For the L1 group, we detect one significant cluster spanning [-650,
950], which has the same range as the cluster detected for the
`Condition`

main effect in the combined CPA.

```
CPA_L1$empirical_clusters
#> ── Empirical clusters (chisq p < 0.05) ───────────────── <empirical_clusters> ──
#> Condition (df = 1)
#> [-650, 950]: 1031.778 (p=0.0010)
#> ────────────────────────────────────────────────────────────────────────────────
```

For the L2 group, we again detect one significant cluster but now spanning a slightly shorter range of [-350, 950].

```
CPA_L2$empirical_clusters
#> ── Empirical clusters (chisq p < 0.05) ───────────────── <empirical_clusters> ──
#> Condition (df = 1)
#> [-350, 950]: 620.678 (p=0.0010)
#> ────────────────────────────────────────────────────────────────────────────────
```

It is important to note that within this split analysis, we cannot
compare the `Condition`

effect across `Lang`

groups. This is not just on the basis of such a comparison being a
post-hoc test, thus carrying less weight as a piece of evidence.
Instead, there is a more fundamental problem in the fact that the
magnitude of the effect (i.e., the cluster-mass statistic) is an
abstraction over the shape of the data (and permutations of the data) as
a *time series*, which cannot be recovered post-hoc.

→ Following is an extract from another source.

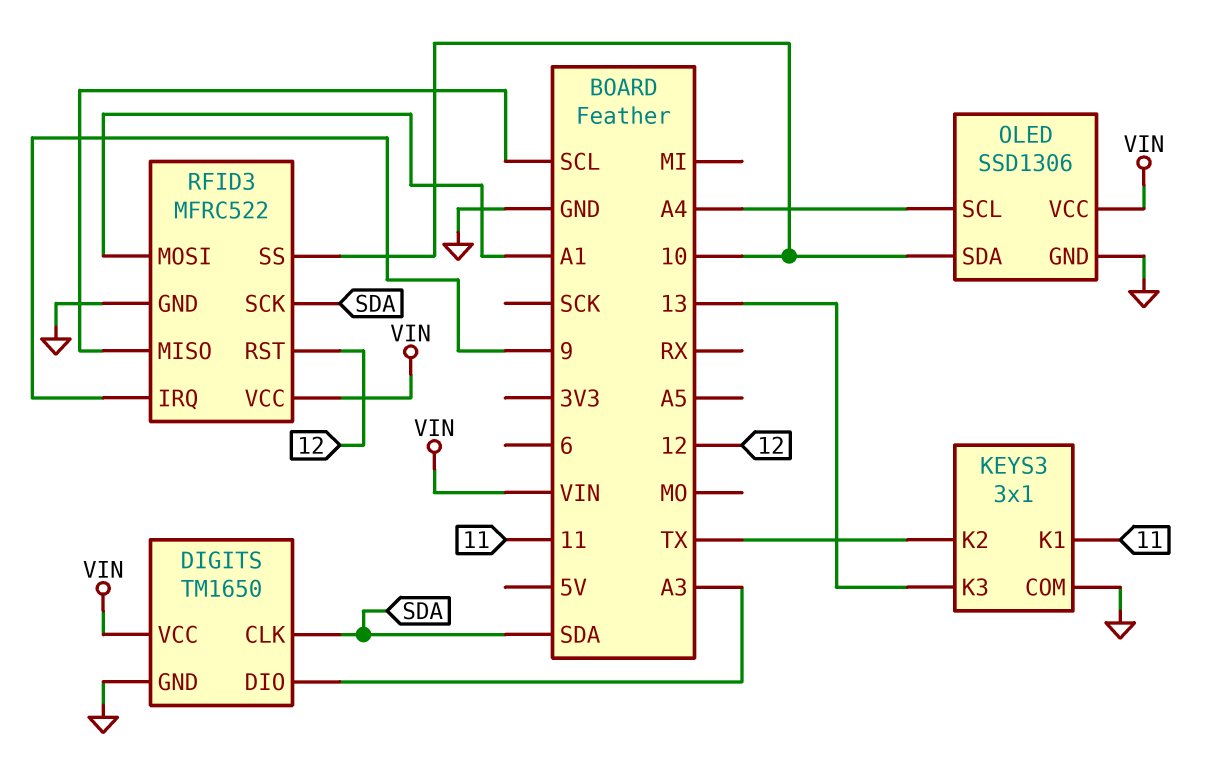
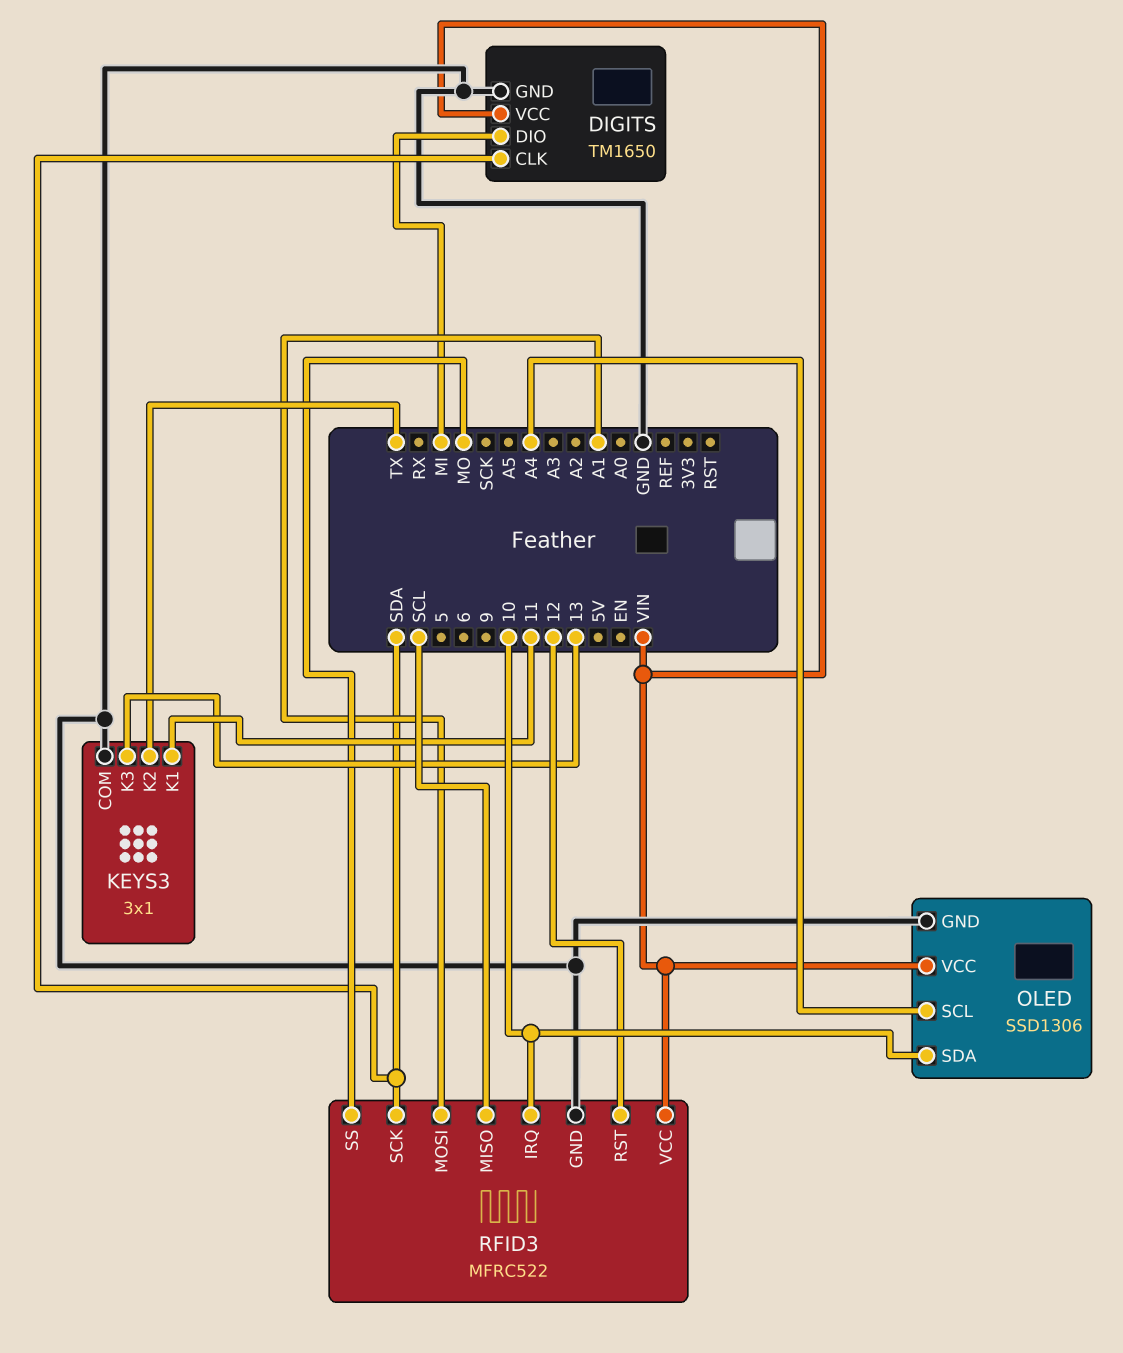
DIGITS pin DIO: A3 -> MI
RFID3 pin IRQ: 9 -> 10
RFID3 pin SS: 10 -> MO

More simply put, given the cluster-mass of 1032 over [-650, 950] for native speakers and the cluster-mass of 621 over [-350, 950] for non-native speakers, we cannot conclude a difference in cluster-mass of 411 over the non-intersecting region [-650, -350].

Here, we already know that this isn’t the case: the complete 2-by-2 CPA from above detected significant clusters for the interaction effect at [-600, -350] and [0, 250], each with a smaller cluster-mass. Thus, we can only get an estimate this effect if the comparison is specified at the start and baked into the CPA procedure itself (here, in the form of an interaction term, with the appropriate contrast coding schemes).

Lastly, as also noted elsewhere on the package website, be careful of making statements about the timecourse of an effect from a CPA (Sassenhagen & Draschkow, 2019).